- [DIRECTIONS]:
List every line in the items below that contains the string "weighted", matching its case exactly.

- [Saved entries]:
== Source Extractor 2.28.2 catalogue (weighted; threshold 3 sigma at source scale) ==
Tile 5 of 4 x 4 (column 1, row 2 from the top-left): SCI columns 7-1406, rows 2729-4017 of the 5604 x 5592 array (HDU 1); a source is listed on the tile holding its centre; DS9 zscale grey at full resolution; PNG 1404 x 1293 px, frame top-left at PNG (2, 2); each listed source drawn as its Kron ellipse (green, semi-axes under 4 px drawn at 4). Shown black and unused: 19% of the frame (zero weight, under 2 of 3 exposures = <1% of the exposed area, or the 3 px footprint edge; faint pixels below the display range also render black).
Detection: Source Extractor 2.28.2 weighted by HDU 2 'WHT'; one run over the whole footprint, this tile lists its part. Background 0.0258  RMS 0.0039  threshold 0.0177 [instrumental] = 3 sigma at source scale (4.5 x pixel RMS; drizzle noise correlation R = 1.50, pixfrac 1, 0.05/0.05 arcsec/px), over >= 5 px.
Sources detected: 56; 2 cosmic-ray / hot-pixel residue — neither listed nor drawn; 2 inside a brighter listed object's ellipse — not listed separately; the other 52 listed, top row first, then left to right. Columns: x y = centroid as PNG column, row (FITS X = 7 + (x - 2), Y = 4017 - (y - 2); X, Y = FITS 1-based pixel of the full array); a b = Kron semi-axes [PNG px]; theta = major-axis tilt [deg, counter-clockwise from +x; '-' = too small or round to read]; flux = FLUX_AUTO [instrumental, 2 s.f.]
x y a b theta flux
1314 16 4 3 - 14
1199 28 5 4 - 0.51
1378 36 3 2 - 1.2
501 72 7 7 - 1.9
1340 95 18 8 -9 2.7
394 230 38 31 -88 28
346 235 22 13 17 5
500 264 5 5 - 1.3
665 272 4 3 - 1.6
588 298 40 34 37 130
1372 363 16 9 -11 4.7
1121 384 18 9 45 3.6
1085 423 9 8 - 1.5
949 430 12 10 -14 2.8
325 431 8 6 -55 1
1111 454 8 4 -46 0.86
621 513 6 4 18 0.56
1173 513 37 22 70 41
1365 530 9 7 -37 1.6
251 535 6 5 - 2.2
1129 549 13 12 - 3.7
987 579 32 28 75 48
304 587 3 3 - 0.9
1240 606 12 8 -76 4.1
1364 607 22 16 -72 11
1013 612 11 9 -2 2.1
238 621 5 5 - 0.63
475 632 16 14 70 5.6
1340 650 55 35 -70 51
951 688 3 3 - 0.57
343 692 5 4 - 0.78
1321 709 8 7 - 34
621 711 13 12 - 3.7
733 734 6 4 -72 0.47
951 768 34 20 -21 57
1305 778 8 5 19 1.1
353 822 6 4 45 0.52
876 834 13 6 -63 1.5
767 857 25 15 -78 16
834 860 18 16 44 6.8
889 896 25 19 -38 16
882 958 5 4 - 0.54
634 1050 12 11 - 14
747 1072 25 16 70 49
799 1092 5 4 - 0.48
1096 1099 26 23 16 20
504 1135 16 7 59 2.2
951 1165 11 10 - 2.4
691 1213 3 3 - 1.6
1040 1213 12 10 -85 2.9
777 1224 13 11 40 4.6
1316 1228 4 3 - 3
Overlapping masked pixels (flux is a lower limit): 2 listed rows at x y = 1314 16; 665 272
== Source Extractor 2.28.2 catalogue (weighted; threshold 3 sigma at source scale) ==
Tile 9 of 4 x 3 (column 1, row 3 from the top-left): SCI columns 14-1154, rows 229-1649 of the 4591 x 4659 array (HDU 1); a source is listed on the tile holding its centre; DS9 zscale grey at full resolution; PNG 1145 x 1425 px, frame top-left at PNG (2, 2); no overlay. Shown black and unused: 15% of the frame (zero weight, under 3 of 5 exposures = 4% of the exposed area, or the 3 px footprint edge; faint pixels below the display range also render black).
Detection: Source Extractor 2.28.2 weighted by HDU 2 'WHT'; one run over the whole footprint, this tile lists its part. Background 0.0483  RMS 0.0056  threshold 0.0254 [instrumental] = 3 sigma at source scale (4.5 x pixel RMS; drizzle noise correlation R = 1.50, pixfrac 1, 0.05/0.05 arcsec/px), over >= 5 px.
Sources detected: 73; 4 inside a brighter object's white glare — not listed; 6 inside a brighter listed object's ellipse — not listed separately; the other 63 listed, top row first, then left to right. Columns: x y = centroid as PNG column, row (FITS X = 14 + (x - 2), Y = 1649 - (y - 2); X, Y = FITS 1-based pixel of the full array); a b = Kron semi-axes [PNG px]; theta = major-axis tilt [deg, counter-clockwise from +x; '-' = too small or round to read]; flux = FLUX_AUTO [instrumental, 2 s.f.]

- [THE ANSWER]:
== Source Extractor 2.28.2 catalogue (weighted; threshold 3 sigma at source scale) ==
Detection: Source Extractor 2.28.2 weighted by HDU 2 'WHT'; one run over the whole footprint, this tile lists its part. Background 0.0258  RMS 0.0039  threshold 0.0177 [instrumental] = 3 sigma at source scale (4.5 x pixel RMS; drizzle noise correlation R = 1.50, pixfrac 1, 0.05/0.05 arcsec/px), over >= 5 px.
== Source Extractor 2.28.2 catalogue (weighted; threshold 3 sigma at source scale) ==
Detection: Source Extractor 2.28.2 weighted by HDU 2 'WHT'; one run over the whole footprint, this tile lists its part. Background 0.0483  RMS 0.0056  threshold 0.0254 [instrumental] = 3 sigma at source scale (4.5 x pixel RMS; drizzle noise correlation R = 1.50, pixfrac 1, 0.05/0.05 arcsec/px), over >= 5 px.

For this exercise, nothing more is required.